Table of Contents

 

Unforgiven

 

            Clint Eastwood stars in "Unforgiven," the most honored movie of 1992. What a film! Beautifully written, acted, directed. Kind of a realistic debunking of western stereotypes, which nevertheless provides all the standard excitement we expect from Westerns: the gunplay, the moral quandaries, the battle of good and evil.  

            Gene Hackman's sheriff, "little Bill" Daggett, is an affable debunker of western gunmen and legends, a kind of secular humanist. Reminds me a lot of Bill Clinton. Rational, calculating, thoroughly secular. He loves polite civilization, but has no feeling for the mythic spirit of the west. He has no sense of the need of retribution, thinks that every wrong may be taken care of with a handout and a smile. Everybody, he thinks, should forgive and forget and just get along. Don't worry about justice in any metaphysical sense. Just do what you're told, and especially obey the gun control ordinance. But this pleasant situation ethicist turns out to be a worse sadist than any of the gunmen he dispatches.
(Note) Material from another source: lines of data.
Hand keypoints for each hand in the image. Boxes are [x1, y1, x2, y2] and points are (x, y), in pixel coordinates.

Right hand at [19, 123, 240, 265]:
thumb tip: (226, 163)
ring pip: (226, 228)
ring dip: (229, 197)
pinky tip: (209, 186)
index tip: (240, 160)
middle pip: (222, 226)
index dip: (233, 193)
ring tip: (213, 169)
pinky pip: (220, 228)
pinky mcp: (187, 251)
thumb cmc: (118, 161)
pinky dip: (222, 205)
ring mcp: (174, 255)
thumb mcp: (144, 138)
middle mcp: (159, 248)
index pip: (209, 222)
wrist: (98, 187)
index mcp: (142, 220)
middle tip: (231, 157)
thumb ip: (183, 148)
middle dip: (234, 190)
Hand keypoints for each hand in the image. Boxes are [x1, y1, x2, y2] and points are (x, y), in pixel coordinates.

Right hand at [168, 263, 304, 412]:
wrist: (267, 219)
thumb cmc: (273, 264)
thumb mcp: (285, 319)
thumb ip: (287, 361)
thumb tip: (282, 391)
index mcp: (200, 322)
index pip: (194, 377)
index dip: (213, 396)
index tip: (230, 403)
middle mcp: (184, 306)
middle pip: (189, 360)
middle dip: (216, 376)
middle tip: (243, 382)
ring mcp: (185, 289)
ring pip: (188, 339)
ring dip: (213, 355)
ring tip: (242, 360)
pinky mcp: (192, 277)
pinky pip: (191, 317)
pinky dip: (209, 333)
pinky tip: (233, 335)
He supplements his gun control program by beating the daylights out of anyone he suspects might intend to make trouble.

            He is building a house for himself, having, he thinks, pacified the town and brought civilization to the area. This pattern evokes a Biblical theme: the great King-- God at creation, Moses, David, Christ-- builds his house after he has subdued his wicked enemies. But Little Bill is not a very good Messiah-figure, either in subduing evil or in building his house. Visitors keep noticing that there are all kinds of leaks in the roof and other evidences of architectural incompetence, but Bill does not warm to criticism. Is this a subtle commentary, perhaps, on the bureaucratic institutions erected by our secular humanist government?
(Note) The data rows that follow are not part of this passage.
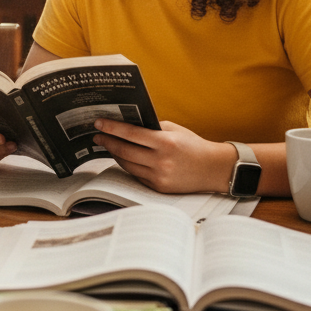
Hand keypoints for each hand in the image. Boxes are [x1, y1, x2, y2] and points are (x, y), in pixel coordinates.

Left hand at [92, 118, 236, 193]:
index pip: (130, 134)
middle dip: (107, 141)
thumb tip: (125, 123)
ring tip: (106, 144)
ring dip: (114, 154)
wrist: (214, 169)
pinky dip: (127, 164)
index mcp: (165, 143)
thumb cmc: (192, 145)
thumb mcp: (173, 129)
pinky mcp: (159, 188)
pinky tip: (121, 156)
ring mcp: (159, 177)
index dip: (111, 128)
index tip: (98, 123)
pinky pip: (136, 174)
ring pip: (127, 164)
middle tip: (96, 135)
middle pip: (124, 150)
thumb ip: (150, 127)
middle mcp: (161, 161)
            Eastwood, a very imperfect good guy in this movie, nevertheless draws cheers when he lays out little Bill. Eastwood's almost-reformed gunslinger turns out to be something of a Puritan at heart.

            The film has its share of politically correct attitudes. Eastwood's companion is African American, whose wife is Native American. They are going to arrange justice for some abused prostitutes. But there is paradox there. In fighting for women's rights, the film in effect endorses capital punishment, which is not nearly so popular today among the politically correct.

            The fact is that "Unforgiven" evokes an earlier time, and earlier values, and does it convincingly. The deceased wife of the Eastwood character had gotten him off drink and swayed him away from violence, turning him into a peaceful (and dirty) pig farmer. Now he tries to communicate his wife's values to their two little children. He wants the blood money for their sake, and he can hardly bring himself to shoot the prostitute-abusers, for whom the script evokes some sympathy. But when Daggett tortures and murders Eastwood's friend and publicly displays his body, Eastwood becomes the "famous gunfighter" of old. Fortifying himself with a bottle of whiskey, he walks into Daggett's headquarters and dispatches the bad guys with relish.

            In general, however, the killing in the movie is bumbling. It shows vividly, as Alfred Hitchcock once said, "how difficult it really is to kill a human being." Thus there is a certain debunking of the ethos of western legend in the main body of the film; but in the end the legend is vindicated. Eastwood's character becomes the hero (his accomplishment doubtless to be embellished by legend) and Hackman's humanist is relegated to the dustbin.

            Christianity, of course, is far more than a myth; but it is also more than casual historical truth. People who try to debunk the gospel are, like Daggett, debunking something larger than they are. The same must be said for the social traditions: capital punishment, respect for women, equal justice under the law, heroic defending of the powerless, that Christianity has championed in western society. The interplay of such traditions with modern unbelief (and its social fruits) is what makes this movie theologically interesting.

            Clearly, the film concludes, we must have something more than Daggett's humanism if we are to build a lasting house of civilization. We need more than small-minded historicism, let's-all-get-along optimism, and gun control. We also need the epic courage of inspired, if flawed, heroes, who stand for divine justice and mercy.